Abandoning plans to give an engineering contract for the Southwest Corridor light rail to a firm linked to the Sabo bridge breakdown could cost an additional $20 million, an official involved in planning the line said Monday.
Steve Elkins, chairman of a transportation panel for the Metropolitan Council, the agency building the line, opposed an effort to carve up a $94 million contract rather than award it to URS Corp., the firm that designed the Martin Olav Sabo pedestrian and bicycle bridge.
"I ... intend to vote against this proposal," Elkins said at a meeting of the panel.
Elkins and other Met Council members are poised to act this week on a new recommendation from its staff to award four smaller contracts, including one that would go to a firm that would oversee the engineering work.
The new plan is expected to delay the process for selecting an engineer for the Southwest Corridor light rail by half a year. The transit project could end up costing an extra $20 million "if we push this out another six months," Elkins said.
And the separate contract for oversight could add still more millions to the cost. Elkins raised doubts about its value, noting that an engineering firm hired to monitor the work of another engineering firm might simply apply the same standards.
"Then a second set of eyes isn't going to help," he said.
But others on the transportation committee indicated that they support the new plan to break up the contracts.
"We owe it to the public to put in another set of eyes," said council member Jennifer Munt.
Council member James Brimeyer said, "I don't like the delay either," but added that the new plan had the advantage of removing a cloud over the engineering work.
"We did get caught between a rock and hard place on this whole deal," Brimeyer said, noting that the earlier plan to go with URS made sense until "other factors ... dropped in our laps."
Potential delays pondered
The agency had been negotiating for months with URS after receiving bids last December from the company and from AECOM of Los Angeles, which has done similar work on the Central Corridor light-rail line under construction between Minneapolis and St. Paul.
But a report released June 29 on the Sabo bridge breakdown said the effects of wind-induced vibrations of bridge cables were not considered in the original design calculations by URS. While the bridge was monitored after construction for cable vibrations, no concerns were identified.

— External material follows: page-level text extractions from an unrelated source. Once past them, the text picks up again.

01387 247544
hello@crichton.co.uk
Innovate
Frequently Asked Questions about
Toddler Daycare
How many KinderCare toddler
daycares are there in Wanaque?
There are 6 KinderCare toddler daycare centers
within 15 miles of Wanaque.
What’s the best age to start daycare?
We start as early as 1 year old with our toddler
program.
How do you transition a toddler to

Vibrations caused by the wind this year broke cable plates, leading to the bridge's being shut down for several months.
In calculating the cost, Elkins noted that a year delay in such a project is often priced at $40 million.
However, Met Council transit official Mark Fuhrmann told council members on the panel that it was possible the delay in selecting a firm could be erased by speeding up other stages of the project and that the line could open as scheduled in 2018.
The panel did not vote on the plan, but sent it to the full council, which is expected to weigh it on Wednesday.